What this task involves:
Write out the job description below word for word.

Exercise passage:
<<<<

What are the responsibilities and job description for the Lead Software Engineer- ETL/ELT Pipelines / Python / Pyspark position at JPMorgan Chase?
We have an opportunity to impact your career and provide an adventure where you can push the limits of what's possible. Data is one of our most significant competitive assets and within our business, data is a crucial enabler for impactful initiatives that enhance efficiency and accelerate business growth.
As a Lead Software- ETL/ELT Pipelines / Python / Pyspark Engineer at JPMorgan Chase within the Asset and Wealth Management Technology Team, you will play a crucial role as part of an agile team dedicated to transforming and building client centric view of all investment data to unify client data in a secure, stable, and scalable manner. As a core technical contributor, you are responsible for conducting critical technology solutions across multiple technical areas within various business functions in support of the firm’s business objectives.

>>>>

Data items:
<<<<

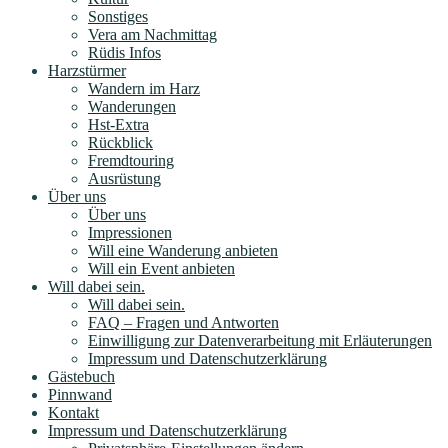
Sonstiges
Vera am Nachmittag
Rüdis Infos
Harzstürmer
Wandern im Harz
Wanderungen
Hst-Extra
Rückblick
Fremdtouring
Ausrüstung
Über uns
Über uns
Impressionen
Will eine Wanderung anbieten
Will ein Event anbieten
Will dabei sein.
Will dabei sein.
FAQ – Fragen und Antworten
Einwilligung zur Datenverarbeitung mit Erläuterungen
Impressum und Datenschutzerklärung
Gästebuch
Pinnwand
Kontakt
Impressum und Datenschutzerklärung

>>>>

Answer to this problem:
What are the responsibilities and job description for the Lead Software Engineer- ETL/ELT Pipelines / Python / Pyspark position at JPMorgan Chase?
We have an opportunity to impact your career and provide an adventure where you can push the limits of what's possible. Data is one of our most significant competitive assets and within our business, data is a crucial enabler for impactful initiatives that enhance efficiency and accelerate business growth.
As a Lead Software- ETL/ELT Pipelines / Python / Pyspark Engineer at JPMorgan Chase within the Asset and Wealth Management Technology Team, you will play a crucial role as part of an agile team dedicated to transforming and building client centric view of all investment data to unify client data in a secure, stable, and scalable manner. As a core technical contributor, you are responsible for conducting critical technology solutions across multiple technical areas within various business functions in support of the firm’s business objectives.